ASIATODAY.ID, JAKARTA – Perlahan namun pasti, hegemoni Bitcoin yang masif mulai mempengaruhi eksistensi berbagai mata uang di dunia, bahkan mulai jadi ancaman stabilitas ekonomi di kawasan Asia.
Tak ingin digilas, Indonesia dan India pun merespon dengan cepat dan mulai menyiapkan kebijakan baru.
Bank Indonesia (BI) mulai merumuskan pembentukan mata uang digital yang disebut dengan Central Bank Digital Currency.
“Kami sedang dalam proses merumuskan Central Bank Digital Currency,” kata Gubernur BI Perry Warjiyo, Kamis (25/2/2021).
Pembentukan mata uang digital tersebut menyusul maraknya penggunaan mata uang kripto (cryptocurrency), salah satunya Bitcoin.

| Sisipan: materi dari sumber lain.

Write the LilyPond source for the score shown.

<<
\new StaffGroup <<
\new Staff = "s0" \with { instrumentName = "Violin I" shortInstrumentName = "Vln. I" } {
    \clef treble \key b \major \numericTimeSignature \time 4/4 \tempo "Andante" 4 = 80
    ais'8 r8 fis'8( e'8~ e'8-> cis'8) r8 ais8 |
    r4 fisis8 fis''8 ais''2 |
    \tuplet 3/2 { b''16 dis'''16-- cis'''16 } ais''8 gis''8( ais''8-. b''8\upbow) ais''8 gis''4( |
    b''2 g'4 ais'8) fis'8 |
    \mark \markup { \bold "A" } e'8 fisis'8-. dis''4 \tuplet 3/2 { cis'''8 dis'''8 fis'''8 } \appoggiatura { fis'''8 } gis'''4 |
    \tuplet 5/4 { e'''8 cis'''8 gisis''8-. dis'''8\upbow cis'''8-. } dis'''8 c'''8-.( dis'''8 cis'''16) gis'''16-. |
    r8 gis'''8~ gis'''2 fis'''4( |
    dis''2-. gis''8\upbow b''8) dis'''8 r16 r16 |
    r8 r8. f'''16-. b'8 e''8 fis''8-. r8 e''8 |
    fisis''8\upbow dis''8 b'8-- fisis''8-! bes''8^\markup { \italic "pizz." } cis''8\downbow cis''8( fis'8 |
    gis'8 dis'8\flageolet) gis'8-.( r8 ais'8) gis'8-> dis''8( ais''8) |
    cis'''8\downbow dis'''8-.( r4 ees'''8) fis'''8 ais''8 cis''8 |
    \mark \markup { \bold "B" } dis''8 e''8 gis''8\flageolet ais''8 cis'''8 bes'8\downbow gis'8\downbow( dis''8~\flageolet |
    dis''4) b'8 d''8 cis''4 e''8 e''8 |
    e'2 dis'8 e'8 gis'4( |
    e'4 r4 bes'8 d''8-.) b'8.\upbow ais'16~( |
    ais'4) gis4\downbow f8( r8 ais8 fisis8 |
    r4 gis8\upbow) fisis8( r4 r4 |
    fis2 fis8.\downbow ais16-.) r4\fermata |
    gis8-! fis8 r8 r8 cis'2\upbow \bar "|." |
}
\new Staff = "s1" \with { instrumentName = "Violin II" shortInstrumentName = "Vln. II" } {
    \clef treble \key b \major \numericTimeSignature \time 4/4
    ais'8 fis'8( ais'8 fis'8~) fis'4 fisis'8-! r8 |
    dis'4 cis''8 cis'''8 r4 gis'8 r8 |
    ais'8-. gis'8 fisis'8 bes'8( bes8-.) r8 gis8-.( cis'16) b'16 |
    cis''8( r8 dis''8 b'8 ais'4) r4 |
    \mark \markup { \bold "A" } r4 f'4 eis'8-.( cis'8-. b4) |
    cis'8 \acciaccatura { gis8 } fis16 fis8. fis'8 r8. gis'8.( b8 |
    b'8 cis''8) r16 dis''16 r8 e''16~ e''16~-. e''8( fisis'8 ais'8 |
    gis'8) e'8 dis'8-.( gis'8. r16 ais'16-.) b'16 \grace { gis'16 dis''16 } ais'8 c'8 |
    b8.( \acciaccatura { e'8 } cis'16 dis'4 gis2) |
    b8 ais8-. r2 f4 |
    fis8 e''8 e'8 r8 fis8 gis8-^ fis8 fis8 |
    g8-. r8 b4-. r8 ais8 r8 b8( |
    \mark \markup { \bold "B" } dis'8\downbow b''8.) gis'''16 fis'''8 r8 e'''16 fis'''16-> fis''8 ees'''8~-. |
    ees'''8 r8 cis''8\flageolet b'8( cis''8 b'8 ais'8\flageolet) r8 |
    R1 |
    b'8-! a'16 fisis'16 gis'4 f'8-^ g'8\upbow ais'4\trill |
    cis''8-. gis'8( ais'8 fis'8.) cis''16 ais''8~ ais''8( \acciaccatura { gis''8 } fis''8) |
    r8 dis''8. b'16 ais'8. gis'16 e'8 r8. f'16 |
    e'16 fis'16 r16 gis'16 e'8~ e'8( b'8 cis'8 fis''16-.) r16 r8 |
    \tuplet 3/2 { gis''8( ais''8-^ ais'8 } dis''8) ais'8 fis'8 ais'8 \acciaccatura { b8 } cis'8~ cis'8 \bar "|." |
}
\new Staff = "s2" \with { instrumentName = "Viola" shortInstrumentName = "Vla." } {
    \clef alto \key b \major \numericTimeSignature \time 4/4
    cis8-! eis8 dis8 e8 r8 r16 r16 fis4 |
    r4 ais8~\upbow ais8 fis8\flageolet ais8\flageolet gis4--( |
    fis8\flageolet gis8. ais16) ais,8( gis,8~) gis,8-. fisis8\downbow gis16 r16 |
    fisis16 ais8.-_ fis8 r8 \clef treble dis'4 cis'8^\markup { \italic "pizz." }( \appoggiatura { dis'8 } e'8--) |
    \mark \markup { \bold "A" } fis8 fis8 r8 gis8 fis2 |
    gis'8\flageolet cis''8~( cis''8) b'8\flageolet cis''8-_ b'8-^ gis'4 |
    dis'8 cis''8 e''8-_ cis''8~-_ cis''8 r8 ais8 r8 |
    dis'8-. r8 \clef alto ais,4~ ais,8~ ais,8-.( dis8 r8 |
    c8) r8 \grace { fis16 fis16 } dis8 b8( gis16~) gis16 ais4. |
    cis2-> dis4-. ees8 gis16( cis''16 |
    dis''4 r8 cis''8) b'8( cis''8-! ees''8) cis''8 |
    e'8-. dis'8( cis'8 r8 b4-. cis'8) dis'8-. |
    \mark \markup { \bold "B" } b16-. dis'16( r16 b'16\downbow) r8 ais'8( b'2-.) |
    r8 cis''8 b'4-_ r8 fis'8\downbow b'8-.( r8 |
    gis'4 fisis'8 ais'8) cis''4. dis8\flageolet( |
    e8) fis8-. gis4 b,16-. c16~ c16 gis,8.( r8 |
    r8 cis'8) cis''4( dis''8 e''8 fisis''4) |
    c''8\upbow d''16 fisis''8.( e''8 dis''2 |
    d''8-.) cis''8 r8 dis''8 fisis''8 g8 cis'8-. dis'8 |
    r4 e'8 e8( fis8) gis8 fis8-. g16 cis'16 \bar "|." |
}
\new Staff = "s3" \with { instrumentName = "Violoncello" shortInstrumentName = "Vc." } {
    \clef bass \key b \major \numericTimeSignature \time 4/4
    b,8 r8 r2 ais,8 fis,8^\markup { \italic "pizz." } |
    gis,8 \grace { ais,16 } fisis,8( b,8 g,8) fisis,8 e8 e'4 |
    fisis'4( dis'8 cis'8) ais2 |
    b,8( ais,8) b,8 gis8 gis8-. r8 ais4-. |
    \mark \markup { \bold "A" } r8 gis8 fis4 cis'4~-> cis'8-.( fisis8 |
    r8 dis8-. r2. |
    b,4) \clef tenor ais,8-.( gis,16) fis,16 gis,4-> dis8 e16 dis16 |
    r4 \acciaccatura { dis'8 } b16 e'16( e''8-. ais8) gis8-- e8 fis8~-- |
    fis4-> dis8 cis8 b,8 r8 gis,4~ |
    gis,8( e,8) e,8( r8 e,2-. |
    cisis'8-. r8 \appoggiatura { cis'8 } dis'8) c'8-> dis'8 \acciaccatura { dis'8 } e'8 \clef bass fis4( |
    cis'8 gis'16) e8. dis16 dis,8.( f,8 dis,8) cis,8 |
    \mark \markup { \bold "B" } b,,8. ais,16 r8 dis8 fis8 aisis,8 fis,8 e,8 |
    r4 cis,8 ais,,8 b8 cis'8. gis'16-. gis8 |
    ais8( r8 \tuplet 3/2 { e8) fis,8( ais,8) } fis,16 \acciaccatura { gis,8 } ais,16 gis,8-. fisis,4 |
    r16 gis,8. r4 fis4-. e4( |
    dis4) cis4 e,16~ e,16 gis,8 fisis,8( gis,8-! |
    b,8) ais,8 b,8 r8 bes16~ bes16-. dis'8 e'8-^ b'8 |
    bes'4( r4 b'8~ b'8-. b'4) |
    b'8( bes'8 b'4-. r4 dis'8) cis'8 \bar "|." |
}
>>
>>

Menurut Perry, Central Bank Digital Currency nantinya akan diedarkan ke perbankan dan teknologi finansial (tekfin), baik secara wholesale maupun ritel.
“Dalam konteks ini kami juga melakukan kerja sama yang erat dengan bank-bank sentral lain. Bersama bank-bank sentral, kami saling studi satu sama lain untuk menyusun dan mengeluarkan Central Bank Digital Currency,” jelasnya.
Perry menegaskan bahwa Bitcoin tidak boleh menjadi alat pembayaran yang sah di Indonesia, termasuk juga mata uang lainnya selain Rupiah.
Dia menegaskan, satu-satunya mata uang sah yang berlaku di Indonesia adalah mata uang rupiah.
“Sesuai UU, di Indonesia hanya ada satu mata uang yang disebut Rupiah, jadi seluruh alat pembayaran menggunakan koin, menggunakan uang kertas, uang digital itu harus menggunakan rupiah dan wewenangnya ada di BI,” tegasnya.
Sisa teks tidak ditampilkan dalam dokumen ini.